I could try to think in that direction after I get a better sense of what kinds of services might be both feasible and trustworthy in the CAIS world. It seems easy to become too optimistic/complacent under the CAIS model if I just try to imagine what safety-enhancing services might be helpful without worrying about whether those services would be feasible or how well they’d work at the time when they’re needed.
Not really.

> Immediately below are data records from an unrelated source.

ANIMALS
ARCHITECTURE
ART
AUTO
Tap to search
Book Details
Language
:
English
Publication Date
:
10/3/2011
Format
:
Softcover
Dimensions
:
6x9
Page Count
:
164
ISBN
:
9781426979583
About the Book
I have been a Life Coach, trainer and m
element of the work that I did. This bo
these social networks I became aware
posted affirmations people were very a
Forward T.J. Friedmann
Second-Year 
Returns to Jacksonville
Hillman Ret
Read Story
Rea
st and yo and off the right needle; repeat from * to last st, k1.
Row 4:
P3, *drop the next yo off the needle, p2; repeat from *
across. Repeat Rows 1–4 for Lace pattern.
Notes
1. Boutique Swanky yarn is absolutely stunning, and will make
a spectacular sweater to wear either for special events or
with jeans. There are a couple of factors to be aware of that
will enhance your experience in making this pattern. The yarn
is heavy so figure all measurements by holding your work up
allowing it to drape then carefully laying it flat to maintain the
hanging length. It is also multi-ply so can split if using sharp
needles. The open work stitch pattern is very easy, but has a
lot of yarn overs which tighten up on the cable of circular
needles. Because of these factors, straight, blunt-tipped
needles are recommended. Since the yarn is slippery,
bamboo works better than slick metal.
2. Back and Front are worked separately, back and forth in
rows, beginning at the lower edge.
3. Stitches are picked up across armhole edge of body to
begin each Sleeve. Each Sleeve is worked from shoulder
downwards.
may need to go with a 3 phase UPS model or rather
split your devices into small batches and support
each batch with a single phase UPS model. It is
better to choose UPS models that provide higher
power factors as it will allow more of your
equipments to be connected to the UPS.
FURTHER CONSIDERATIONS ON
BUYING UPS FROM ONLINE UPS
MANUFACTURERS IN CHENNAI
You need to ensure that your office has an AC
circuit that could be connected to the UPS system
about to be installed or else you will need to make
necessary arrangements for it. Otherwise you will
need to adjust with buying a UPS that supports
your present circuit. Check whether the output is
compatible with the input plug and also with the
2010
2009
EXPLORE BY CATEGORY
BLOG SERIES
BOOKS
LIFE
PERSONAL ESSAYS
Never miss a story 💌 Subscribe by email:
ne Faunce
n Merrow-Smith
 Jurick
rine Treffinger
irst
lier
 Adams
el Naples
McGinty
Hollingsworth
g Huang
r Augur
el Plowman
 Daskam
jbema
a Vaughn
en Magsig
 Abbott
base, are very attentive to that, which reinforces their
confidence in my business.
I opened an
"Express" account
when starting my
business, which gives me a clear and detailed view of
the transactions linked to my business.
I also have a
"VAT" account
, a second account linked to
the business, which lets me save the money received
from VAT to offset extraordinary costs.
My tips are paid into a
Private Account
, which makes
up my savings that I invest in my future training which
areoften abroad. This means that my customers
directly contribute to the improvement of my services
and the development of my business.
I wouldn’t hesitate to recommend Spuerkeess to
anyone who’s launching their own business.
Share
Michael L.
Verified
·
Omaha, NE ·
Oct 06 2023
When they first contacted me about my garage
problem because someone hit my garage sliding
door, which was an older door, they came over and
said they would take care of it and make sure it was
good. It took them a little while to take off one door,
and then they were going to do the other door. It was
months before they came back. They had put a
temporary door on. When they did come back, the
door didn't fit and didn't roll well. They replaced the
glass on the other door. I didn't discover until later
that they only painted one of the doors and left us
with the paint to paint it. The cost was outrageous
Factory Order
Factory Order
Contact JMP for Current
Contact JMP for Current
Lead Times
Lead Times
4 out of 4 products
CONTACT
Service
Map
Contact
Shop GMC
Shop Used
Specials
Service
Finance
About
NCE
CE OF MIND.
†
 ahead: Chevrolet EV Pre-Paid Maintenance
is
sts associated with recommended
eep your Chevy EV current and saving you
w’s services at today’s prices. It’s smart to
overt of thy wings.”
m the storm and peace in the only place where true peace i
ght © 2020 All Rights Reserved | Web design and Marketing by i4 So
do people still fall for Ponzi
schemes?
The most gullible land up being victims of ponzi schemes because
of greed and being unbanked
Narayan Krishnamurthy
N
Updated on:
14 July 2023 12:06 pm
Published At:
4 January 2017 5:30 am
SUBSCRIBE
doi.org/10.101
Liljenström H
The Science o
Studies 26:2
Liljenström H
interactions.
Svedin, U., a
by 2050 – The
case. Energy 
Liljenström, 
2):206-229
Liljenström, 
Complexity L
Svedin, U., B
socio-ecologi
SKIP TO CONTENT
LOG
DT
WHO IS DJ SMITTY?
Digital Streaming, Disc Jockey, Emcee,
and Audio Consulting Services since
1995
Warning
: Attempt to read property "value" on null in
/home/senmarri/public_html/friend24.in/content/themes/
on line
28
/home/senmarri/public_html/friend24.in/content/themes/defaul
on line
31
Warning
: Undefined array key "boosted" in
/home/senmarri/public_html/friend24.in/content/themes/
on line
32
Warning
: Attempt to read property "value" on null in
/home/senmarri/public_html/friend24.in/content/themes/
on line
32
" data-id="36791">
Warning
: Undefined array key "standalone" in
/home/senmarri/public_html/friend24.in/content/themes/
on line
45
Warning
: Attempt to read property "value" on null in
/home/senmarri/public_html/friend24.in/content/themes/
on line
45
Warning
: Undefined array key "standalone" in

I think of CAIS as suggesting that we take an outside view that says “looking at how AI has been progressing, and how humans generally do things, we’ll probably be able to do more and more complex tasks as time goes on”. But the emphasis that CAIS places is that the things we’ll be able to do will be domain-specific tasks, rather than getting a general-purpose reasoner. I don’t have a detailed enough inside view to say how complex tasks might be implemented in practice.
I agree with the rest of what you said, which feels to me like considering a few possible inside-view scenarios and showing that they don’t work.
One way to think about this is through the lens of iterated amplification. With iterated amplification, we also get the property that our AI systems will be able to do more and more complex tasks as time goes on. The key piece that enables this is the ability to decompose problems, so that iterated amplification always bottoms out into a tree of questions and subquestions down to leaves which the base agent can answer. You could think of (my conception of) CAIS as a claim that a similar process will happen in a decentralized way for all of ML by default, and at any point the things we can do will look like an explicit iterated amplification deliberation tree of depth one or two, where the leaves are individual services and the top level question will be some task that is accomplished through a combination of individual services.
Agreed, I’m making a bid for generating ideas without worrying about feasibility and trustworthiness, but not spending too much time on this and not taking the results too seriously.
This seems like a sensible way of looking at things, and in this framing I’d say that my worry is that crucial safety-enhancing services may only appear fairly high in the overall tree of services, or outside the tree altogether (see also #3 in Three AI Safety Related Ideas which makes a similar point), and in the CAIS world it would be hard to limit access to the lower-level services (as a risk-reduction measure).
Yeah, that seems right, I don’t think anyone is arguing against that claim.